L’Italia Letteraria, 14/4/1929
La notizia della morte di Schuré ci coglie mentre stiamo sfogliando la traduzione delle sue memorie («Il sogno della mia vita») apparse in questi giorni.
Nato il 21 gennaio 1841 a Strasburgo, lo Schuré studiò dapprima diritto, ma lo abbandonò ben presto per dedicarsi interamente alla letteratura e alla critica musicale, che poi in parte lasciò per approfondirsi nello studio delle religioni e dell’esoterismo. Meraviglioso rievocatore degli antichi miti e, in genere, delle tradizioni sacre e iniziatiche d’Oriente e d’Occidente, ha avuto lo Schuré un solo torto, agli occhi del mondo accademico: quello di aver dato alla sua viva cultura una veste letteraria fascinosa e smagliante, e di aver sempre esaltato le doti d’intuizione e di veggenza sopra quelle di pura e semplice erudizione. Questo è, a un dipresso, il filo conduttore per orientarsi attraverso la complessa sua opera, che va dalla poesia al romanzo, dal dramma alla biografia, dal saggio critico ed esegetico all’esposizione di insegnamenti mistici. Non ricorderemo qui diffusamente le vicende della sua vita: ma chi non conosce l’influenza ch’ebbe su dilui Margherita Albana, la prima fra quelle ch’egli chiamò le «donne ispiratrici»; o la illuminazione wagneriana che gli dettò i due volumi sul dramma musicale? A noi importa piuttosto, riservandoci di entrare in altra occasione in un esame particolareggiato dell’opera sua, ricordare l’importanza avuta, nello sviluppo spirituale dello Schuré, dalla terra d’Italia e da coloro ch’egli conobbe nel nostro Paese. Il suo debito all’Italia egli lo confessò in tante e siffatte guise, da non lasciarci che l’imbarazzo della citazione. I «Profeti del Rinascimento»sono l’esaltazione di cinque grandi geni Italiani.
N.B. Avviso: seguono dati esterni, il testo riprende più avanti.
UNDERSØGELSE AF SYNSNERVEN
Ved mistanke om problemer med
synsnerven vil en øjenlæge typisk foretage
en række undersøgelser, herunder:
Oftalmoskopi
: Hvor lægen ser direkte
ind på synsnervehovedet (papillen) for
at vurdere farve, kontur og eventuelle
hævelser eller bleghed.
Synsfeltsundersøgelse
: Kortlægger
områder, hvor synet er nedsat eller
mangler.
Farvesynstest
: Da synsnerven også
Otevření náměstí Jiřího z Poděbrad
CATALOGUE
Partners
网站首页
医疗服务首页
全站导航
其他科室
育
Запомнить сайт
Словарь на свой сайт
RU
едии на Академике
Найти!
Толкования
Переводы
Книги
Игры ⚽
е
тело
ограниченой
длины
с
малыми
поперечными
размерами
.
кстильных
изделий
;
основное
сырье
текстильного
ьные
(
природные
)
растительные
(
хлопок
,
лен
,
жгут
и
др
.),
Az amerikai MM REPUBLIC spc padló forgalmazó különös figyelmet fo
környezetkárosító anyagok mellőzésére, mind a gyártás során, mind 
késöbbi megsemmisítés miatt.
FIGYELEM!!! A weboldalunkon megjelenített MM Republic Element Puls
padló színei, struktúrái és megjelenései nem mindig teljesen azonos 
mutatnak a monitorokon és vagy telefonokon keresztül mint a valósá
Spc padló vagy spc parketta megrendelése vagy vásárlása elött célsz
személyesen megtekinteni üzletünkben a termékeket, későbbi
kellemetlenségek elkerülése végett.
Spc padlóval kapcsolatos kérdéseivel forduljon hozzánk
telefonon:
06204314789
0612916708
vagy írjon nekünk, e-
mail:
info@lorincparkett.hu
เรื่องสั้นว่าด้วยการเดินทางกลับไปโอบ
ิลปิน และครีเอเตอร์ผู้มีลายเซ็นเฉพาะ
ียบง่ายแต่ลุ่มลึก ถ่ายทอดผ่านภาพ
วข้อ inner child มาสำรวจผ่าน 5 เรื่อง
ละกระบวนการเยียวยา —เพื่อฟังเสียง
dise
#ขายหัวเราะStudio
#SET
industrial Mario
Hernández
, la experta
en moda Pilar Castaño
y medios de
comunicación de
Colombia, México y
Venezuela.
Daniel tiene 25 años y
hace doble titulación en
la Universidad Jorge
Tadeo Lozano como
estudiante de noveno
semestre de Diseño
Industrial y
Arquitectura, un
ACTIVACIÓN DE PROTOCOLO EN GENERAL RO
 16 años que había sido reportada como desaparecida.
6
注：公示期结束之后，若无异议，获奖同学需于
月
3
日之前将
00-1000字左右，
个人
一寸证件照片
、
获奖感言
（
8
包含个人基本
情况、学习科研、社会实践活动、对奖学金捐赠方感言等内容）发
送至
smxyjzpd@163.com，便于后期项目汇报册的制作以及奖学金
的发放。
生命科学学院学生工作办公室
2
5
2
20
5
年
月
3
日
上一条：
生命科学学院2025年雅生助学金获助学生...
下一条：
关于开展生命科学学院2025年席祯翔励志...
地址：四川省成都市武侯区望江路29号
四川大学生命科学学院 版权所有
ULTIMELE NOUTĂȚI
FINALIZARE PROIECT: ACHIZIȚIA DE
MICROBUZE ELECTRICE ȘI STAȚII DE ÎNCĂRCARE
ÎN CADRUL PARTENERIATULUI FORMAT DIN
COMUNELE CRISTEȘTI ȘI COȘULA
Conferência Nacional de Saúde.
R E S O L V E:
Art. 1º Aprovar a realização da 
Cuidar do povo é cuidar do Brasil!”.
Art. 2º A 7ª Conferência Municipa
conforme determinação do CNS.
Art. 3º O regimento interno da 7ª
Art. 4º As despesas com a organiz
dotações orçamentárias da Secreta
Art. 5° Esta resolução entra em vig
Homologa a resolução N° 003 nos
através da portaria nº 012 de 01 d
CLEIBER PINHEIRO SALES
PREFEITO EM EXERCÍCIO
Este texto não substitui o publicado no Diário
Tutta la seconda parte del «Sogno della mia vita» è un canto d’amore all’Italia, alle città di questa «regione benedetta», e specialmente a Firenze, dove fu perla prima volta concepita l’opera più celebre dello Schuré: «I grandi Iniziati» . Le riserve che in sede critica si potrebbero e si potranno fare sulle sue dottrine scompaiono oggi, di fronte al doveroso riconoscimento della sua altezza intellettuale e del suo entusiasmo vivificatore, teso verso l’affermazione di tutto ciò che rappresenta idealitá e spirito contro le concezioni materialistiche di ogni specie.
Lascio il mio sogno ai dì futuri come un’arma di combattimento» – egli scrive, nell’ultima pagina del «Sogno». E noi, che combattiamo, per quanto sta nelle nostre forze, in difesa di un ordine di valori che in buona parte coincide con quello esaltato dallo Scomparso, possiamo assicurarGli che l’arma è stata raccolta, e non rimarrà inoperosa.